J’ai attendu et guetté la date de cette expo. Depuis janvier je rêvais de voir en vrai les photos de cet artiste que j’ai découvert via une image Google.
J’étais restée ébahie sur la photo de la jeune femme au transistor tant elle ressemblait à ma grand mère et je voulais en savoir plus.
Annoncée en expo du 31 Mars au 30 Juillet 2016, je profite d’une matinée et file à Paris voir le grand  » Keïta ».
image

Seydou Keïta est né vers 1921 à Bamako.
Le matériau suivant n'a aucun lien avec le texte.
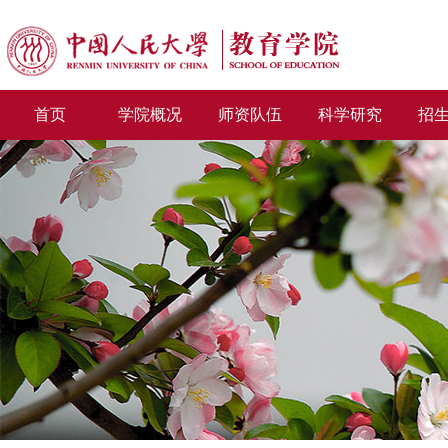
首页
学院概况
师资队伍
科学研究
招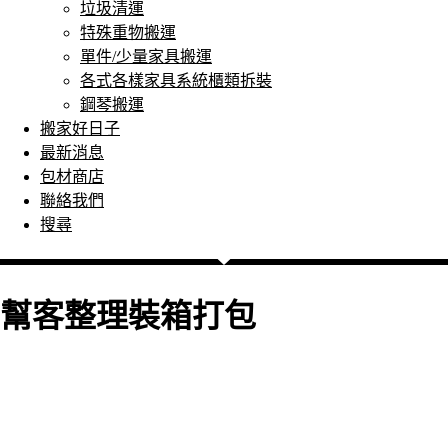
垃圾清運
特殊重物搬運
單件/少量家具搬運
各式各樣家具系統櫃類拆裝
鋼琴搬運
搬家好日子
最新消息
包材商店
聯絡我們
搜尋
幫客整理裝箱打包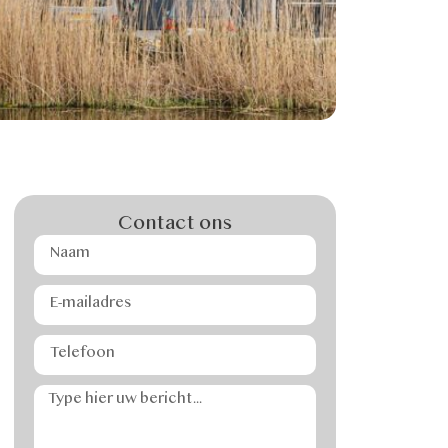
Contact ons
Son oncle, qui lui offre en 1935 son premier appareil photo, un petit Kodak.
En 1939, il gagne déjà sa vie en tant que photographe autodidacte. En 1948, ouverture de son studio photo. Il se spécialise au développement photo et commence à réaliser ses photos en noir et blanc, photos de groupes et surtout de portraits.
image

Ce que Seydou Keïta révèlera, c’est qu’étant donné que le matériel, surtout le papier étant chers à cette époque, il effectuait lui même ses tirages que nous trouvons aujourd’hui  »vintage ».
Seydou Keïta était un passionné.
Grâce aux bénéfices, il acheta comme accessoires des bijoux, un transistor et une motocyclette qui serviront principalement pour agrémenter les photos.  » C’est la vie à l’occidentale » dans son studio.
image

Ce qui me marque c’est d’ingéniosité que cet artiste a su développer et qui a fait de lui la référence en photographie de ce siècle.

image

Début des années 60, le Mali a son indépendance courant septembre.
1962 année phare marquée par la fermeture de son studio, il travaillera pour le gouvernement.
2001, à l’âge de 80ans, Seydou Keïta tire sa révérence.

Tandis que la décolonisation est à l’oeuvre, et que l’indépendance approche, Seydou Keïta offre une vision de la société malienne en pleine mutation et qui aspirait à une modernité.
image

image

L’exposition m’a laissée sans voix, cet homme m’a ramené en enfance. Ces photos que l’on faisait dans un studio, droit comme un I, avec les accessoires du photographe.
image

Mieux,  » prendre la pose » avec sa plus belle tenue, cliché des années 60, mais aussi 70 et 80. Je me dis que même en ayant accès à des méthodes plus développées et à la couleur, Seydou Keïta nous emmène faire un long voyage dans son univers à lui.

image

Sur place, une boutique de souvenirs abordable. Le petit must c’est la possibilité de voyager dans le temps grave à un photomaton éditant des photos vintage rappelant le travail de l’artiste.

image

Commissaire général : Yves Aupetitallot, en collaboration avec Elisabeth Whitelaw
Marraine de l’exposition Rokia Traoré

Ouverture : du jeudi, vendredi, samedi, dimanche, lundi  de 10h à 20h.
Nocturne le mercredi de 10h à 22h.
Fermeture hebdomadaire le mardi.

Accès : métro ligne 1 et 13
« Champs-Elysées-Clemenceau » ou ligne 9 « Franklin D.Roosevelt ».